[Collected data entries]:
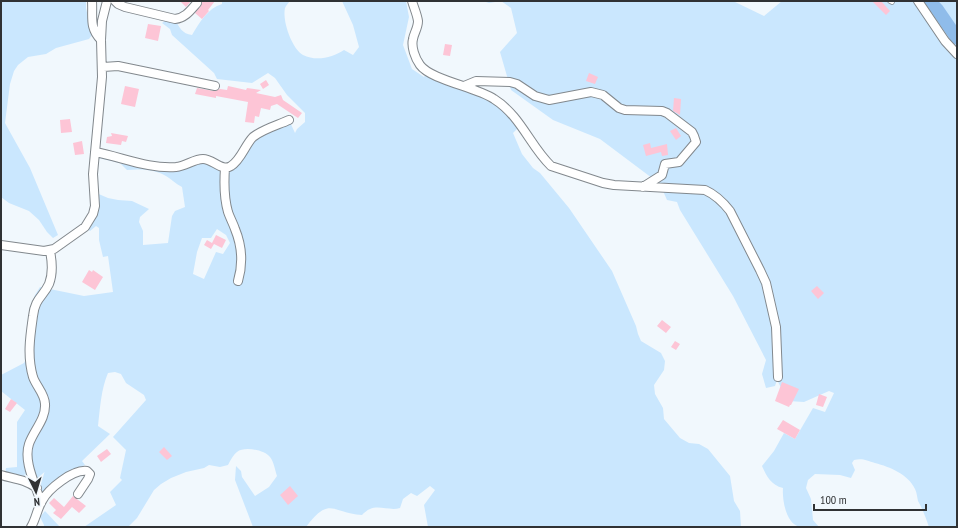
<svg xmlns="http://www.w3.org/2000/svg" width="958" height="528" viewBox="0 0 958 528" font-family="'PT Sans Narrow',sans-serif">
<rect width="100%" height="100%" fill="#f1f8fd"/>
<path fill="#cae7fe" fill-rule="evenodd" d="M1 1H86V8L92 35 89 39 56 48 46 54 28 57 18 65 14 71 10 84 5 123 30 168 58 235 53 238 47 232 39 220 29 211 9 203 1 197Z
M222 1H290C288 3 286 6 285 8 282 21 292 49 303 55 317 62 333 57 344 50L353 55 359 47 353 25 342 1H406L409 17 403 45 412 69 424 77 428 72 479 91 521 125 513 133 522 154 533 168 540 173 569 208 612 271 636 326 638 334 641 341 661 353 665 361 664 370 654 385 655 394 663 408 664 419 680 438 689 443 699 444 708 449 730 476 734 501 740 511 741 527H428L424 505 435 490 430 486 417 496 411 493 403 499 400 508C390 511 379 505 370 509 367 510 364 513 362 515 332 513 330 495 306 527H253L235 480 236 466 241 471 242 477 255 496 269 487 277 476C275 470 274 462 270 457 265 450 244 446 237 452 233 455 230 461 228 465L220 467 209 465 204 468 186 472 171 478 161 484 154 490 137 518 128 527H84L116 505 110 492 122 480 120 478 126 450 113 437 146 400 144 395 126 383 121 374 115 372 108 373C101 389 100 409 98 426L110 434 82 461 85 465 69 472 41 496 35 481 25 476 5 474 6 468 17 467V422L25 410 1 391V375L24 363 29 354 32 303 35 295 40 287 84 296 113 292 108 256 103 257 99 240V228L96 226 90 231 85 227 90 219 94 192 108 198 118 200 132 201 149 209 140 217 139 222 143 231V245L168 243 172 216 175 211 185 207 182 187C176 184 171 179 166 176 154 169 140 169 127 170L120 163 94 157 95 152 166 167 198 160 228 168 248 143 289 120 295 133 297 129 305 122V113L287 95 275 78 268 73 252 83 217 79 214 73 172 35 170 29 162 23 169 18 175 19C179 27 182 34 192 35 199 23 208 8 222 4ZM217 229 226 235 230 243 223 254 216 252 204 279 193 274 197 252 202 238H211Z
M483 1H733L764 16 782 1H957V527H929C926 518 923 510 918 501 917 497 917 493 915 489 908 474 890 467 875 463 867 461 863 458 854 460L852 463 855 470 851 478 840 475 815 474 808 480 806 488 811 499 813 520 819 527C813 527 806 528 800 527 786 524 782 500 783 488 771 485 767 477 762 466L774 451 784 433 795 439 813 408 825 412 834 393 829 391 804 402 788 401 777 380 775 386 766 388 762 374 766 360 733 296 680 210 677 202 667 200 660 184 600 139 553 120 511 90 500 52 517 33 511 8 501 1 489 3Z
M45 511 60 527H44V525L40 517Z"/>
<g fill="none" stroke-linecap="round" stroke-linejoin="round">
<path stroke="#8fbcea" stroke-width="13" d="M929 1 937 9 957 38"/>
</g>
<path fill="#fdc5d6" d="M180 1H191L186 7Z
M202 1H215L208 10 209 11 202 19 195 13 201 6Z
M872 1H881L890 11 886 15Z
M148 24 161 26 158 41 145 38Z
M445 44 452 45 450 56 443 55Z
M589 73 598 77 595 84 586 81Z
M266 80 269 85 263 89 260 84Z
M125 86 139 89 135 107 121 104Z
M228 86 246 90 247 88 261 90 256 93 275 97 281 95 283 100 302 113 298 118 277 104 271 106 270 110 261 108 259 117 255 116 254 123 245 122 248 102 216 96V98L195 94 197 88 214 91 220 89 227 90Z
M674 98 681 99 680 115 673 111Z
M70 119 72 132 61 133 60 120Z
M676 128 681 136 676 140 670 131Z
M111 133 128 136 126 142 122 141 121 145 106 143 107 137 112 136Z
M82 141 84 154 75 155 73 143Z
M650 143 651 148 667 144 668 155 662 156 661 152 646 156 643 145Z
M216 235 226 240 222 248 214 244 211 249 204 245 207 240 212 243Z
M89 270 92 272 93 270 103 277 95 290 82 282Z
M817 286 824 293 818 299 811 291Z
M662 320 671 327 666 333 657 326Z
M675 341 680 344 676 350 671 347Z
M782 382 799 389 791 405H790L789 407 775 401Z
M819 394 827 397 823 407 816 405Z
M11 399 17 403 10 412 5 409Z
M783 420 800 430 795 439 777 429Z
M164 447 172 456 167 460 159 452Z
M107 449 111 454 101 462 97 456Z
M290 486 298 496 288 505 280 495Z
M73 496 86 506 79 513 72 507 61 519 53 513 56 510 49 503 54 498 64 507Z"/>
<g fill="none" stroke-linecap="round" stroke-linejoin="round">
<defs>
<path id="lane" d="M890 1 892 2"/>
<path id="street" d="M92 1C93 17 89 28 101 40
M115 1 118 4 125 7 175 19C185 18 190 11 197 3
M412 1C414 8 417 14 418 21 418 28 414 33 413 39 411 47 415 58 420 65 431 80 476 87 494 99 521 116 530 146 551 166L603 183 614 185 705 190C716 195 723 202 730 211L760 270 766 283 776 327 778 377
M918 1 945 41 957 54
M103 67 118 66 215 86
M464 86 476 81 510 82 517 84 535 96 549 100 591 92 603 95 619 108 625 110 662 111 667 113 692 132 694 136 696 142 679 162 665 164 662 175 643 187
M95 152C122 157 148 169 176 167 186 166 194 159 203 159 213 159 222 172 231 166 241 160 245 145 253 137 263 129 278 125 289 120
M225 168C224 182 224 198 228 212 230 218 233 223 235 229 242 246 243 264 238 281
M1 245 44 251 54 249 85 227 93 214 95 206 93 174 102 77 101 40 102 21 107 1
M1 475C15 479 24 479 37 488
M41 503C36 485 23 462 29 444 34 430 46 419 45 404 45 394 36 386 33 377 27 356 30 337 33 316 35 298 43 297 49 284 53 274 52 261 50 251
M31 527C36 519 37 509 42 501 48 489 73 469 87 471L90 474 88 479 78 494"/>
</defs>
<use href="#lane" stroke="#82888d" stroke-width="5.5"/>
<use href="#street" stroke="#82888d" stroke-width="10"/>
<use href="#lane" stroke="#fff" stroke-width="4"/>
<use href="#street" stroke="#fff" stroke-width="8"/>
</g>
<rect width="958" height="528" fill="none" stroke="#303234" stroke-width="4"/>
<g transform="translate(36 492) rotate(175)" stroke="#f1f8fd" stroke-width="3" paint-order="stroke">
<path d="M0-3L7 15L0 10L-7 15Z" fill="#303234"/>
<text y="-6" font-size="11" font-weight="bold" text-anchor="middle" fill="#303234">N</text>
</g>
<path d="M814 504v6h112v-6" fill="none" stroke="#303234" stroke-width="2"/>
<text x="820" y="504" font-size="12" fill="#303234" stroke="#f1f8fd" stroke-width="3" paint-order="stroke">100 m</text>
</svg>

[What is required]: Print the entries above exactly, taking out only the pictures.

[Answer box]:
<svg xmlns="http://www.w3.org/2000/svg" width="958" height="528" viewBox="0 0 958 528" font-family="'PT Sans Narrow',sans-serif">
<rect width="100%" height="100%" fill="#f1f8fd"/>
<path fill="#cae7fe" fill-rule="evenodd" d="M1 1H86V8L92 35 89 39 56 48 46 54 28 57 18 65 14 71 10 84 5 123 30 168 58 235 53 238 47 232 39 220 29 211 9 203 1 197Z
M222 1H290C288 3 286 6 285 8 282 21 292 49 303 55 317 62 333 57 344 50L353 55 359 47 353 25 342 1H406L409 17 403 45 412 69 424 77 428 72 479 91 521 125 513 133 522 154 533 168 540 173 569 208 612 271 636 326 638 334 641 341 661 353 665 361 664 370 654 385 655 394 663 408 664 419 680 438 689 443 699 444 708 449 730 476 734 501 740 511 741 527H428L424 505 435 490 430 486 417 496 411 493 403 499 400 508C390 511 379 505 370 509 367 510 364 513 362 515 332 513 330 495 306 527H253L235 480 236 466 241 471 242 477 255 496 269 487 277 476C275 470 274 462 270 457 265 450 244 446 237 452 233 455 230 461 228 465L220 467 209 465 204 468 186 472 171 478 161 484 154 490 137 518 128 527H84L116 505 110 492 122 480 120 478 126 450 113 437 146 400 144 395 126 383 121 374 115 372 108 373C101 389 100 409 98 426L110 434 82 461 85 465 69 472 41 496 35 481 25 476 5 474 6 468 17 467V422L25 410 1 391V375L24 363 29 354 32 303 35 295 40 287 84 296 113 292 108 256 103 257 99 240V228L96 226 90 231 85 227 90 219 94 192 108 198 118 200 132 201 149 209 140 217 139 222 143 231V245L168 243 172 216 175 211 185 207 182 187C176 184 171 179 166 176 154 169 140 169 127 170L120 163 94 157 95 152 166 167 198 160 228 168 248 143 289 120 295 133 297 129 305 122V113L287 95 275 78 268 73 252 83 217 79 214 73 172 35 170 29 162 23 169 18 175 19C179 27 182 34 192 35 199 23 208 8 222 4ZM217 229 226 235 230 243 223 254 216 252 204 279 193 274 197 252 202 238H211Z
M483 1H733L764 16 782 1H957V527H929C926 518 923 510 918 501 917 497 917 493 915 489 908 474 890 467 875 463 867 461 863 458 854 460L852 463 855 470 851 478 840 475 815 474 808 480 806 488 811 499 813 520 819 527C813 527 806 528 800 527 786 524 782 500 783 488 771 485 767 477 762 466L774 451 784 433 795 439 813 408 825 412 834 393 829 391 804 402 788 401 777 380 775 386 766 388 762 374 766 360 733 296 680 210 677 202 667 200 660 184 600 139 553 120 511 90 500 52 517 33 511 8 501 1 489 3Z
M45 511 60 527H44V525L40 517Z"/>
<g fill="none" stroke-linecap="round" stroke-linejoin="round">
<path stroke="#8fbcea" stroke-width="13" d="M929 1 937 9 957 38"/>
</g>
<path fill="#fdc5d6" d="M180 1H191L186 7Z
M202 1H215L208 10 209 11 202 19 195 13 201 6Z
M872 1H881L890 11 886 15Z
M148 24 161 26 158 41 145 38Z
M445 44 452 45 450 56 443 55Z
M589 73 598 77 595 84 586 81Z
M266 80 269 85 263 89 260 84Z
M125 86 139 89 135 107 121 104Z
M228 86 246 90 247 88 261 90 256 93 275 97 281 95 283 100 302 113 298 118 277 104 271 106 270 110 261 108 259 117 255 116 254 123 245 122 248 102 216 96V98L195 94 197 88 214 91 220 89 227 90Z
M674 98 681 99 680 115 673 111Z
M70 119 72 132 61 133 60 120Z
M676 128 681 136 676 140 670 131Z
M111 133 128 136 126 142 122 141 121 145 106 143 107 137 112 136Z
M82 141 84 154 75 155 73 143Z
M650 143 651 148 667 144 668 155 662 156 661 152 646 156 643 145Z
M216 235 226 240 222 248 214 244 211 249 204 245 207 240 212 243Z
M89 270 92 272 93 270 103 277 95 290 82 282Z
M817 286 824 293 818 299 811 291Z
M662 320 671 327 666 333 657 326Z
M675 341 680 344 676 350 671 347Z
M782 382 799 389 791 405H790L789 407 775 401Z
M819 394 827 397 823 407 816 405Z
M11 399 17 403 10 412 5 409Z
M783 420 800 430 795 439 777 429Z
M164 447 172 456 167 460 159 452Z
M107 449 111 454 101 462 97 456Z
M290 486 298 496 288 505 280 495Z
M73 496 86 506 79 513 72 507 61 519 53 513 56 510 49 503 54 498 64 507Z"/>
<g fill="none" stroke-linecap="round" stroke-linejoin="round">
<defs>
<path id="lane" d="M890 1 892 2"/>
<path id="street" d="M92 1C93 17 89 28 101 40
M115 1 118 4 125 7 175 19C185 18 190 11 197 3
M412 1C414 8 417 14 418 21 418 28 414 33 413 39 411 47 415 58 420 65 431 80 476 87 494 99 521 116 530 146 551 166L603 183 614 185 705 190C716 195 723 202 730 211L760 270 766 283 776 327 778 377
M918 1 945 41 957 54
M103 67 118 66 215 86
M464 86 476 81 510 82 517 84 535 96 549 100 591 92 603 95 619 108 625 110 662 111 667 113 692 132 694 136 696 142 679 162 665 164 662 175 643 187
M95 152C122 157 148 169 176 167 186 166 194 159 203 159 213 159 222 172 231 166 241 160 245 145 253 137 263 129 278 125 289 120
M225 168C224 182 224 198 228 212 230 218 233 223 235 229 242 246 243 264 238 281
M1 245 44 251 54 249 85 227 93 214 95 206 93 174 102 77 101 40 102 21 107 1
M1 475C15 479 24 479 37 488
M41 503C36 485 23 462 29 444 34 430 46 419 45 404 45 394 36 386 33 377 27 356 30 337 33 316 35 298 43 297 49 284 53 274 52 261 50 251
M31 527C36 519 37 509 42 501 48 489 73 469 87 471L90 474 88 479 78 494"/>
</defs>
<use href="#lane" stroke="#82888d" stroke-width="5.5"/>
<use href="#street" stroke="#82888d" stroke-width="10"/>
<use href="#lane" stroke="#fff" stroke-width="4"/>
<use href="#street" stroke="#fff" stroke-width="8"/>
</g>
<rect width="958" height="528" fill="none" stroke="#303234" stroke-width="4"/>
<g transform="translate(36 492) rotate(175)" stroke="#f1f8fd" stroke-width="3" paint-order="stroke">
<path d="M0-3L7 15L0 10L-7 15Z" fill="#303234"/>
<text y="-6" font-size="11" font-weight="bold" text-anchor="middle" fill="#303234">N</text>
</g>
<path d="M814 504v6h112v-6" fill="none" stroke="#303234" stroke-width="2"/>
<text x="820" y="504" font-size="12" fill="#303234" stroke="#f1f8fd" stroke-width="3" paint-order="stroke">100 m</text>
</svg>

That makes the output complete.